Prof. Szulkin kilka miesięcy temu udzieliła "Wyborczej" wywiadu, w którym wyjaśniała, dlaczego prace nad nowymi budkami dla ptaków są tak ważne. - Kilka lat temu, gdy na południu Francji odnotowano temperaturę 43 st. C, wszystkie pisklęta w tamtejszych budkach lęgowych po prostu się ugotowały - mówiła prof. Szulkin.
- W mojej ocenie budki lęgowe obecnie używane w Polsce mogą stracić rację bytu, bo nie będą tworzyć przestrzeni odpowiednio chłodnej dla pisklaków, które i tak mają ograniczoną możliwość termoregulacji. Już dziś powinno się dbać o to, by budki były montowane w zacienionych miejscach. Aby uprzedzić tak dramatyczne zdarzenia, jak te z Francji, musimy zaprojektować jednak nowe. Pracuję nad tym razem z dr Zuzanną Jagiełło, dotąd przetestowałyśmy kilka prototypów z różnych materiałów. Najbardziej obiecujące wykorzystują korek, ale niestety są drogie w produkcji - dodała prof. Szulkin.
Książek w „Atlasie…" pisze, że budka lęgowa 2.0 mogłaby mieć futerał z korka pochodzącego z recyklingu – np. z korków od butelek po winie.

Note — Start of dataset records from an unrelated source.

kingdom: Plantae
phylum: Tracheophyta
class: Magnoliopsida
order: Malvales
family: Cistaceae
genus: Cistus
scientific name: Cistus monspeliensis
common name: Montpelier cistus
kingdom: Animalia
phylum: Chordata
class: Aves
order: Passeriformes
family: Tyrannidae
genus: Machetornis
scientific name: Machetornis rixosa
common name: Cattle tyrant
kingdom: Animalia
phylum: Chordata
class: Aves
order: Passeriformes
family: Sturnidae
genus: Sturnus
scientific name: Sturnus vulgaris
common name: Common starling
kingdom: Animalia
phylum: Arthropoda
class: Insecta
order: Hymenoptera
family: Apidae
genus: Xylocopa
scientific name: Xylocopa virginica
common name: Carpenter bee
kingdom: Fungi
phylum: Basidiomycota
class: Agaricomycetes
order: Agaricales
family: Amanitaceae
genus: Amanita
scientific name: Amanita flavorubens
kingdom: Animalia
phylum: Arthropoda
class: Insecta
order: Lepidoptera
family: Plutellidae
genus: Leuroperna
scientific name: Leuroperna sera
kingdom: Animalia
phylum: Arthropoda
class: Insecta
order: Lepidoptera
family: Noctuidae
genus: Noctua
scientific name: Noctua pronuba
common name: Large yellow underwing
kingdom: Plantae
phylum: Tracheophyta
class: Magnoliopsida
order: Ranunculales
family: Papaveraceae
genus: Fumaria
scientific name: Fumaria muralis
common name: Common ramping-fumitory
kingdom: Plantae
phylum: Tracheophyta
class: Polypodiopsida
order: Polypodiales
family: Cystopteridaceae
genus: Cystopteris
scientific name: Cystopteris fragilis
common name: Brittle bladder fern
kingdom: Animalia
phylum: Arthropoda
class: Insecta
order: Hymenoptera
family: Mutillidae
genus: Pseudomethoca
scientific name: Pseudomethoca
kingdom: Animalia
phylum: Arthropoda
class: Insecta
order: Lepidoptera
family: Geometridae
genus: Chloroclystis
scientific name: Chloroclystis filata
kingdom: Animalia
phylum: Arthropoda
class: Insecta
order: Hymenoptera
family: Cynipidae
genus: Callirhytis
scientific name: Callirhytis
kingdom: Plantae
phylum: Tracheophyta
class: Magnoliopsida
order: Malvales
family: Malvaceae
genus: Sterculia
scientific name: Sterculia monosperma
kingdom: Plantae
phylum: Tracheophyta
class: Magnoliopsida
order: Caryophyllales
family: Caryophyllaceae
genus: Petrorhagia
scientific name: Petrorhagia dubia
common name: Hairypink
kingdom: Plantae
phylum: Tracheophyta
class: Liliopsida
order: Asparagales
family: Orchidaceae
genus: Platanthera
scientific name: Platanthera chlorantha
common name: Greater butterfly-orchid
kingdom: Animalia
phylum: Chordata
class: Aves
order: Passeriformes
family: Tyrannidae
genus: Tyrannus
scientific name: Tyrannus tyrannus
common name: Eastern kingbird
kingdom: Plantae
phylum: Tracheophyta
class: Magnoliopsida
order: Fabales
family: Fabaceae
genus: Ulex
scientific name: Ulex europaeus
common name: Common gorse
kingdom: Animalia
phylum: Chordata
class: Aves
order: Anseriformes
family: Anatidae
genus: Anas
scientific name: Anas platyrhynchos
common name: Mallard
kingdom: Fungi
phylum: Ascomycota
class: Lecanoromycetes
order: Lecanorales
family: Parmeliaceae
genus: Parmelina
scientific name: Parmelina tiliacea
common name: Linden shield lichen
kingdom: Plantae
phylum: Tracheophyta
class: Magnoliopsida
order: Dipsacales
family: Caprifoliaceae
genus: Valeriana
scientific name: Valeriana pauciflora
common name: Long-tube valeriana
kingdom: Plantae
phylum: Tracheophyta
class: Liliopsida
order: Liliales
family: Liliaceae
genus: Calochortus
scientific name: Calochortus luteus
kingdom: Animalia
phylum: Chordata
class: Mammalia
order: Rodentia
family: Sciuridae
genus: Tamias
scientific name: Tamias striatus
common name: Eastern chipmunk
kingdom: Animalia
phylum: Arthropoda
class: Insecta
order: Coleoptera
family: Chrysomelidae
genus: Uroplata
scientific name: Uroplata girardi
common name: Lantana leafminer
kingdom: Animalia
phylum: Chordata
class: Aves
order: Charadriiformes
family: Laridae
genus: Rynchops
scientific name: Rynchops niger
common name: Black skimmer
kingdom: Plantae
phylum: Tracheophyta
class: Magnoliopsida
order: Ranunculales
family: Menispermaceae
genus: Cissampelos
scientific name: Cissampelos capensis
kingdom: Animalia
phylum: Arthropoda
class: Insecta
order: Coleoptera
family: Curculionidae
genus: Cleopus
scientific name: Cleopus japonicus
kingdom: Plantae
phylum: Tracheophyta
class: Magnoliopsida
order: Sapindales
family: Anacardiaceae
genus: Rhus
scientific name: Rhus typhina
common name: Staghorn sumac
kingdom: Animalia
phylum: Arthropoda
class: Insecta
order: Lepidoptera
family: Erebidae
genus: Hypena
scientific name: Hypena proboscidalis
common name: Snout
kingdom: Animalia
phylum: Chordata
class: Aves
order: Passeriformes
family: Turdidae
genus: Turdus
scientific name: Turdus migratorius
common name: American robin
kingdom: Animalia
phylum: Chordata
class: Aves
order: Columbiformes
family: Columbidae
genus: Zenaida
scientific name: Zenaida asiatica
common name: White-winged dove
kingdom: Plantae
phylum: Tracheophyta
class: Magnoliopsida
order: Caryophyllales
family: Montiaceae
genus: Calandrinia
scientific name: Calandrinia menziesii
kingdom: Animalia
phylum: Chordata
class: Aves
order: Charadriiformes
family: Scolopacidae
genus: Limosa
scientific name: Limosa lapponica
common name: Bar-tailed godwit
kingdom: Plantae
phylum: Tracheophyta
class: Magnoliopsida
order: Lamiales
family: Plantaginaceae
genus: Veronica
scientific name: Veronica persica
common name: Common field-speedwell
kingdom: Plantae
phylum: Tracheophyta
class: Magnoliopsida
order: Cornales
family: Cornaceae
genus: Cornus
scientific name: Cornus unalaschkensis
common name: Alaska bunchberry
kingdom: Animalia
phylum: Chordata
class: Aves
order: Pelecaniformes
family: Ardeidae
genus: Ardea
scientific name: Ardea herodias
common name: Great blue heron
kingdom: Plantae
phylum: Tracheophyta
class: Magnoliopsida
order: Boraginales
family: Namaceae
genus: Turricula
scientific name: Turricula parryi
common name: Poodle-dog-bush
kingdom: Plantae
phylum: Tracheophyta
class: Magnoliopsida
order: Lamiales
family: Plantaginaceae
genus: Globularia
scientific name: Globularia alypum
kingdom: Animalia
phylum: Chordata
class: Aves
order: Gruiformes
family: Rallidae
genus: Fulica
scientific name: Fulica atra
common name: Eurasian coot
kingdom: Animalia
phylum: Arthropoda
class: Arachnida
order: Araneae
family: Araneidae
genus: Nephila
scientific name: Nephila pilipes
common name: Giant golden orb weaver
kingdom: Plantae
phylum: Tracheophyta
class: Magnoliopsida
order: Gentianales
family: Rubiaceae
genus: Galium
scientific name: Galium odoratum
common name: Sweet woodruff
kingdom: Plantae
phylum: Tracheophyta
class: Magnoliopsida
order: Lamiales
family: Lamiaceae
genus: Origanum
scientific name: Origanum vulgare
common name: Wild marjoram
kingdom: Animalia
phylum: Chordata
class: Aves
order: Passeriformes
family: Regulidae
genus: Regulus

Budki lęgowe z pni lubią producenci pił spalinowych
Jeszcze z Kuopio wysłałem prof. Szulkin zdjęcia budek, które zobaczyłem w tamtejszym parku, z prośbą o opinię na temat tego rozwiązania.
– Zaznaczę na wstępie, że nie znam dokładnie profilu termicznego takich rozwiązań, ale jest duża szansa, że dziuple wyżłobione w grubych pniach zapewniają lepszą izolację termiczną niż budki zbudowane z desek – komentuje ekspertka.
– To maksymalnie dobre rozwiązanie i bardzo się cieszę, że powstają takie inicjatywy. Co prawda nie jest to drewno „żywe", więc nie odprowadza ciepła tak skutecznie, jak prawdziwe drzewo z dziuplą, ale i tak uważam, że to znacznie lepsza alternatywa niż budki z desek czy trocinobetonu - dodaje.
Co ciekawe, w internecie można znaleźć instrukcje, jak wykonać takie budki lęgowe z pni drzew. Jeden z instruktaży w serwisie YouTube zamieścił... producent pił spalinowych.